- EXERCISE DETAILS: In the entries below, find the line with "M1229,1435L1416,1297" and the line with "M1351,2187L1353,2025"; give again those lines and every line between them, exactly.
********************
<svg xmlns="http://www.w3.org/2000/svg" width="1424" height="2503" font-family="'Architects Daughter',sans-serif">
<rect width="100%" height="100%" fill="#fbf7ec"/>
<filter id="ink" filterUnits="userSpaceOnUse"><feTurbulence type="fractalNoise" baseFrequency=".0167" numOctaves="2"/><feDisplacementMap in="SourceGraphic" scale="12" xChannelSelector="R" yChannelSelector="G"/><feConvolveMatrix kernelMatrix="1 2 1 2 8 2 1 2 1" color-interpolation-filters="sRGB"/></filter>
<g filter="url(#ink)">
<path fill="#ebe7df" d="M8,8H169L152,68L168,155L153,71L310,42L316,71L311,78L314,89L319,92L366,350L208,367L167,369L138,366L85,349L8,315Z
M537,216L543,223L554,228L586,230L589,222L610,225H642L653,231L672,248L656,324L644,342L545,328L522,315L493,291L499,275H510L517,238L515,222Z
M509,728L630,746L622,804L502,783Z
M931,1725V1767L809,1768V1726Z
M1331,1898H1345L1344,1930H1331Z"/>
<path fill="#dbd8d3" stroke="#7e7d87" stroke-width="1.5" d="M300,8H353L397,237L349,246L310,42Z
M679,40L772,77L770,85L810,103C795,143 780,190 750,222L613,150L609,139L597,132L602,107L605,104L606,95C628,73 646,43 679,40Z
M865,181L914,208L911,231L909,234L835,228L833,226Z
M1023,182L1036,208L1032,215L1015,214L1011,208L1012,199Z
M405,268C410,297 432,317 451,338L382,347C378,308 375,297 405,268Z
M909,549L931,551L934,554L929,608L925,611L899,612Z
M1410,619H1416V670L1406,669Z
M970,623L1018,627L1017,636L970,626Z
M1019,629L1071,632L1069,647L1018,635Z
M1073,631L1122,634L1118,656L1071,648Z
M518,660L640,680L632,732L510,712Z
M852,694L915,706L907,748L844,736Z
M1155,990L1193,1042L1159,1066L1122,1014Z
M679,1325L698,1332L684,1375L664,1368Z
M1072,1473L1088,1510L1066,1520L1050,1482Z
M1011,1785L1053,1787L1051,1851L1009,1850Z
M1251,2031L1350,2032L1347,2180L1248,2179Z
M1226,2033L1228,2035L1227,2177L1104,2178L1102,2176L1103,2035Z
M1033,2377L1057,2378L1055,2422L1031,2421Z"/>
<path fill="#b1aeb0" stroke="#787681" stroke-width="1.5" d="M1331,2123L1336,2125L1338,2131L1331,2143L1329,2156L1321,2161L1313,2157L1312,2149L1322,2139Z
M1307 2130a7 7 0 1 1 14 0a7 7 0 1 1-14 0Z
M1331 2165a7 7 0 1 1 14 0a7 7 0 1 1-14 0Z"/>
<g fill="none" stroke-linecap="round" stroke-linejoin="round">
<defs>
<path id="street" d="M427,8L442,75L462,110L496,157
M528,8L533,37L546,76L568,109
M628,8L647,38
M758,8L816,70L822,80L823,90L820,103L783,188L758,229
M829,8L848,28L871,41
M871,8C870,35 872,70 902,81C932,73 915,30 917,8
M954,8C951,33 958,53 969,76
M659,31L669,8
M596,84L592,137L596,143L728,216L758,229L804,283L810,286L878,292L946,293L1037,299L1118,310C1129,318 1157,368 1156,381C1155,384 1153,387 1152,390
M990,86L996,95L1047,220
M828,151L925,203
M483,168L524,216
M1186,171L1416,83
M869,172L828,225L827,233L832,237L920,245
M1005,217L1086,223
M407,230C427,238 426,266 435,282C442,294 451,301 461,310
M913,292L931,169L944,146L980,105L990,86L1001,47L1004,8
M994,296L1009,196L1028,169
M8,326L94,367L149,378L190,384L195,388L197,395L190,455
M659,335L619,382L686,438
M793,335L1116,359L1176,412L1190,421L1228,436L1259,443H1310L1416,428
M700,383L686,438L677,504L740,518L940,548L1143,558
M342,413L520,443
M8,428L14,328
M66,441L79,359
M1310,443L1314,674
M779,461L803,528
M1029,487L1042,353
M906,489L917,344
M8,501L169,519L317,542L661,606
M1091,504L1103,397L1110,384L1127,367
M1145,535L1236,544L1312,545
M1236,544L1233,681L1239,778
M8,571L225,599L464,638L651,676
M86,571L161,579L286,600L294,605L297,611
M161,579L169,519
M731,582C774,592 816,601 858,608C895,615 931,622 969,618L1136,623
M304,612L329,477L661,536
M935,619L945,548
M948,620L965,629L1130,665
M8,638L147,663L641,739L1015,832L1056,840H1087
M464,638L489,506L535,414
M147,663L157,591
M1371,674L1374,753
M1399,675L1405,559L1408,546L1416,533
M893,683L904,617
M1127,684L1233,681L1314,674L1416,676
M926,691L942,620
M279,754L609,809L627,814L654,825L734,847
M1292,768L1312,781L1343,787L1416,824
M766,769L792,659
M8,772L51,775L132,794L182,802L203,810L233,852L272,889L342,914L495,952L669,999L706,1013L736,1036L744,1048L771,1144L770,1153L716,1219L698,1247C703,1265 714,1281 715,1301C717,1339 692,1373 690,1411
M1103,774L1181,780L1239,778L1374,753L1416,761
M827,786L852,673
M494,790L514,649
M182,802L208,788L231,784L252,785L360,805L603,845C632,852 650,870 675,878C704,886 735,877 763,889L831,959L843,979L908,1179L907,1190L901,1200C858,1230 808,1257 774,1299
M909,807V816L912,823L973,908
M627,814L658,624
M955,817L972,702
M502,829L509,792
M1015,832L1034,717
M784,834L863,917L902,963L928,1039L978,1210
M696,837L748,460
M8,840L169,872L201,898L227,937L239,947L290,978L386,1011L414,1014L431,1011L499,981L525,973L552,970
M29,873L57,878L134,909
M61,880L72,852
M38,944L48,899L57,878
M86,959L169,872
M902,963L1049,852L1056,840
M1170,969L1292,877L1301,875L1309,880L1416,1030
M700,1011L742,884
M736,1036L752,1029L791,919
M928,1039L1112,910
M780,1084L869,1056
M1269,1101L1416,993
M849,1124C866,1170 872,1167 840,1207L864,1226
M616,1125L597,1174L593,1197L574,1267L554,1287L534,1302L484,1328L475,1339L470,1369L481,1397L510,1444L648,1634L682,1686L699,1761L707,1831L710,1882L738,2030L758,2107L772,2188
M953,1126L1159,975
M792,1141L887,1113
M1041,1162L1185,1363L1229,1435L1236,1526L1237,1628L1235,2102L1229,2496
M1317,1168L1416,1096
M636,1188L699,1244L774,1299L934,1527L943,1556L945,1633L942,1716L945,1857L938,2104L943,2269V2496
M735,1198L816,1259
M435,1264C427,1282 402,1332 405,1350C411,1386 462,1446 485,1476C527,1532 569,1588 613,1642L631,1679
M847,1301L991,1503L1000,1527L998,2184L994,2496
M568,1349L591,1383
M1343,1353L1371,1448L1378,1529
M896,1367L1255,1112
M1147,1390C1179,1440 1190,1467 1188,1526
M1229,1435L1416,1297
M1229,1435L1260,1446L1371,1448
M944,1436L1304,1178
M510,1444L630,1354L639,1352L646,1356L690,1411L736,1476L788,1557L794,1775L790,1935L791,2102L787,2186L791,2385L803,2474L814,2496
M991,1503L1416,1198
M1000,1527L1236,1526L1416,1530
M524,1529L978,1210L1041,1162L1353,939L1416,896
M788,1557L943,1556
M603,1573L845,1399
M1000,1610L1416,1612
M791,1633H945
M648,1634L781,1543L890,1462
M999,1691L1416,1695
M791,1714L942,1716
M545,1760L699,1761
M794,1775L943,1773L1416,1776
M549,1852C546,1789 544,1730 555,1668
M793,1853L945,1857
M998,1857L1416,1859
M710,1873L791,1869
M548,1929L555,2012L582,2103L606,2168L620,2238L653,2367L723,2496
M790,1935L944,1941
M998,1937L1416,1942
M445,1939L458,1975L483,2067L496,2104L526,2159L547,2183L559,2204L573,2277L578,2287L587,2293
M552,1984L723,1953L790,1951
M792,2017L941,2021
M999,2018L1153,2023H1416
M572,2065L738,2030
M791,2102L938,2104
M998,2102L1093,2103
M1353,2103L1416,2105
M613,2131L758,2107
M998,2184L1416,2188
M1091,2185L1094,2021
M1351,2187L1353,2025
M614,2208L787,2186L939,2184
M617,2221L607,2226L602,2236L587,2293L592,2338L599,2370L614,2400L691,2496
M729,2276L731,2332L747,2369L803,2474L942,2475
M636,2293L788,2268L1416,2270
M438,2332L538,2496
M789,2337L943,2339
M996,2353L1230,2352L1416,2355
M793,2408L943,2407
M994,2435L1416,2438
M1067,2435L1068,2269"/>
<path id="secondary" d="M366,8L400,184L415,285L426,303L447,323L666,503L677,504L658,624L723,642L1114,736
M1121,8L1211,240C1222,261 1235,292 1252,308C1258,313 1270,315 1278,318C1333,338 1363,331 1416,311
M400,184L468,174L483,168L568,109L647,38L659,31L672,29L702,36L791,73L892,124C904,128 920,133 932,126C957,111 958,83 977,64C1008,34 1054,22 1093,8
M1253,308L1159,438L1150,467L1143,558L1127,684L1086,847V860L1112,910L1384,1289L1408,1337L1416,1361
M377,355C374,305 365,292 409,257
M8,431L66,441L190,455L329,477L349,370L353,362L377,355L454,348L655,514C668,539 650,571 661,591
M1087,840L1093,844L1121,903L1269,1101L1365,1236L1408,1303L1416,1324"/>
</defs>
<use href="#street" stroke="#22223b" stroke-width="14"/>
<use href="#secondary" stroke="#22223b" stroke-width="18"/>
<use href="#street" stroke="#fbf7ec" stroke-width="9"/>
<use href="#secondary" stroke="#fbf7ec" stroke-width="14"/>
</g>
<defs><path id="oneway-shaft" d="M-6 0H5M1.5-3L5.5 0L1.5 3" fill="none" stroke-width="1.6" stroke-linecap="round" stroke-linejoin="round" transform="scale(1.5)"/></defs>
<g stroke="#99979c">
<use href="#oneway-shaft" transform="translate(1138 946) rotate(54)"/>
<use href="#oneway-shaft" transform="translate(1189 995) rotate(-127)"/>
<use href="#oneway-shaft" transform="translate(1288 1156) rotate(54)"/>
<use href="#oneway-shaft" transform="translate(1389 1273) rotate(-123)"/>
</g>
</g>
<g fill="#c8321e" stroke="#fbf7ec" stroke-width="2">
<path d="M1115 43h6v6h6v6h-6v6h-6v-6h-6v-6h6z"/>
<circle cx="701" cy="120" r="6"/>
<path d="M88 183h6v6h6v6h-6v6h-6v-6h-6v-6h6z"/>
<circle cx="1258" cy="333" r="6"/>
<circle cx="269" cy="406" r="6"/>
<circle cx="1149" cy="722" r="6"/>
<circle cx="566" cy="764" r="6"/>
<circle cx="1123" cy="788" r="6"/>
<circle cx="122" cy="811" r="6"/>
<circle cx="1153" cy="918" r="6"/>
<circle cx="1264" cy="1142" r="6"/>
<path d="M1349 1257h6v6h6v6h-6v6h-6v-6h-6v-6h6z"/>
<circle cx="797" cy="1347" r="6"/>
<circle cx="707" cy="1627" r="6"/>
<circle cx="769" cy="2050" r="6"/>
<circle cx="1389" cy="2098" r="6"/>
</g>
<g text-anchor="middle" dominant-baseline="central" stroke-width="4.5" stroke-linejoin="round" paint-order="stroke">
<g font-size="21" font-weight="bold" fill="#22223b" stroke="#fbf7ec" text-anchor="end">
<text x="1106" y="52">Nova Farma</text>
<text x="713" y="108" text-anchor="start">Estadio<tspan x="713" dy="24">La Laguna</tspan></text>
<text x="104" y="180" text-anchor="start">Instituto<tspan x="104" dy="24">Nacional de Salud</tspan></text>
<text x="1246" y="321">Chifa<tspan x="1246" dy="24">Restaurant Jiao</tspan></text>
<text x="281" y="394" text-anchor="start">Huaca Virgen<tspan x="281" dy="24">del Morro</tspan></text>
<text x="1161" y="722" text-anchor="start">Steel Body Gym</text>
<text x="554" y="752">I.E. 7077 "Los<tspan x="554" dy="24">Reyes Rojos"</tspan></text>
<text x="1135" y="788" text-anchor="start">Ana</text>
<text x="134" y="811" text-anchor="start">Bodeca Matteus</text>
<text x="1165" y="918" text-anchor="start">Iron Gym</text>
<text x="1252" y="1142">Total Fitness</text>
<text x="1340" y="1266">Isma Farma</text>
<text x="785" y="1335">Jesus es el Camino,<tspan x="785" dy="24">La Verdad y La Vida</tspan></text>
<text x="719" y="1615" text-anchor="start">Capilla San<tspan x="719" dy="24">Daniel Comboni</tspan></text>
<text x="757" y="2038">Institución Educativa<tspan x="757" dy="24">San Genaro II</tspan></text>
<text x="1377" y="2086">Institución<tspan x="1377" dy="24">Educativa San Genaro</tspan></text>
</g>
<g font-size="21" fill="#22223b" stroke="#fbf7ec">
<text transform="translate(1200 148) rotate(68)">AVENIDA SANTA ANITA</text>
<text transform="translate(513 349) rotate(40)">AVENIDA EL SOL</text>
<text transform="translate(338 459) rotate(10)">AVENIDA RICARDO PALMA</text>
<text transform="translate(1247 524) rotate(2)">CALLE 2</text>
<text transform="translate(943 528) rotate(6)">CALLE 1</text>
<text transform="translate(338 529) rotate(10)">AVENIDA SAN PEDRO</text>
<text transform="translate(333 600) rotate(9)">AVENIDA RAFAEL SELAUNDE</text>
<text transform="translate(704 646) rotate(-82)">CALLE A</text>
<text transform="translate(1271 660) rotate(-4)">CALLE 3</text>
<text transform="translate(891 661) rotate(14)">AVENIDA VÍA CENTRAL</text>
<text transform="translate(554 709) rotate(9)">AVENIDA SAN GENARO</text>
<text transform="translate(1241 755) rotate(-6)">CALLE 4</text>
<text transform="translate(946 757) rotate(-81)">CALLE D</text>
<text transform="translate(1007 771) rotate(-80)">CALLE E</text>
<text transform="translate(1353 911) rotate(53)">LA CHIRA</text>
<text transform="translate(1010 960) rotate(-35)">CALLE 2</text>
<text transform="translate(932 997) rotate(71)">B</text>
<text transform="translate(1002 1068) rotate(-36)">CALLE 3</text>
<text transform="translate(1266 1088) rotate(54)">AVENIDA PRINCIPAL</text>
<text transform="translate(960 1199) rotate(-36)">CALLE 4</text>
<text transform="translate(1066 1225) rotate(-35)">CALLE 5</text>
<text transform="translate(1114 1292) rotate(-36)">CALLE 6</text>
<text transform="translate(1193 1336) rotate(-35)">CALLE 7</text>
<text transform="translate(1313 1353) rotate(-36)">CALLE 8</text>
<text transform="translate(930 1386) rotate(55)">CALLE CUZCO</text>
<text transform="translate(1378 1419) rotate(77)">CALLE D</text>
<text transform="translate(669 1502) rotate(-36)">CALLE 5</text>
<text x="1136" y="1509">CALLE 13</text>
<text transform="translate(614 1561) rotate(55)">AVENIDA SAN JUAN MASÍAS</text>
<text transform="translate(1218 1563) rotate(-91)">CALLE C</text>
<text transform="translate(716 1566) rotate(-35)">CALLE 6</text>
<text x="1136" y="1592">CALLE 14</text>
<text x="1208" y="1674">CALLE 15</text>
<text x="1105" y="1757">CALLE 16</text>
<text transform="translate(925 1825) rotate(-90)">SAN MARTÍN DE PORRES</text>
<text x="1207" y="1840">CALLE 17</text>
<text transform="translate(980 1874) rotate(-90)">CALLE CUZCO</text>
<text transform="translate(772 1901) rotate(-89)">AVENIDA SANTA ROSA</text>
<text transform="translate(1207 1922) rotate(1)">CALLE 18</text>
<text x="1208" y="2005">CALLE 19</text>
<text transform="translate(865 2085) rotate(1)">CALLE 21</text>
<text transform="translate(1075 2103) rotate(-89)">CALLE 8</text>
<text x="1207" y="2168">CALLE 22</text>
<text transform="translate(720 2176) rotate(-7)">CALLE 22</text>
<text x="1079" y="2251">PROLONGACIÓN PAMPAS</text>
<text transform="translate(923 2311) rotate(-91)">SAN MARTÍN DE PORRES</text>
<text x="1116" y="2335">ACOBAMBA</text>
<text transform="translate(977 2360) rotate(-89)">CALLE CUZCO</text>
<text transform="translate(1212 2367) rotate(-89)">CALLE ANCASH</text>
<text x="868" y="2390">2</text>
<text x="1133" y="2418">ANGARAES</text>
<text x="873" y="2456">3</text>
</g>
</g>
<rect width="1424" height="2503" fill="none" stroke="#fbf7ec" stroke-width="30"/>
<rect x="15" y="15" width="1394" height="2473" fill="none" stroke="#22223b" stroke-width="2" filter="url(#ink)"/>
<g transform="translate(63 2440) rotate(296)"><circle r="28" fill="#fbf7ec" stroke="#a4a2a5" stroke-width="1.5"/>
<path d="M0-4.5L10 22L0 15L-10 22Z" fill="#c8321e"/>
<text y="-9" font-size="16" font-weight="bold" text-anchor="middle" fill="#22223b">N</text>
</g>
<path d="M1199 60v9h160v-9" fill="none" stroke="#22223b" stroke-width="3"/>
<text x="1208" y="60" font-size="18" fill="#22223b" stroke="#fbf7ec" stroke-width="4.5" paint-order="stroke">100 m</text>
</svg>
********************
- RESPONSE BOX:
M1229,1435L1416,1297
M1229,1435L1260,1446L1371,1448
M944,1436L1304,1178
M510,1444L630,1354L639,1352L646,1356L690,1411L736,1476L788,1557L794,1775L790,1935L791,2102L787,2186L791,2385L803,2474L814,2496
M991,1503L1416,1198
M1000,1527L1236,1526L1416,1530
M524,1529L978,1210L1041,1162L1353,939L1416,896
M788,1557L943,1556
M603,1573L845,1399
M1000,1610L1416,1612
M791,1633H945
M648,1634L781,1543L890,1462
M999,1691L1416,1695
M791,1714L942,1716
M545,1760L699,1761
M794,1775L943,1773L1416,1776
M549,1852C546,1789 544,1730 555,1668
M793,1853L945,1857
M998,1857L1416,1859
M710,1873L791,1869
M548,1929L555,2012L582,2103L606,2168L620,2238L653,2367L723,2496
M790,1935L944,1941
M998,1937L1416,1942
M445,1939L458,1975L483,2067L496,2104L526,2159L547,2183L559,2204L573,2277L578,2287L587,2293
M552,1984L723,1953L790,1951
M792,2017L941,2021
M999,2018L1153,2023H1416
M572,2065L738,2030
M791,2102L938,2104
M998,2102L1093,2103
M1353,2103L1416,2105
M613,2131L758,2107
M998,2184L1416,2188
M1091,2185L1094,2021
M1351,2187L1353,2025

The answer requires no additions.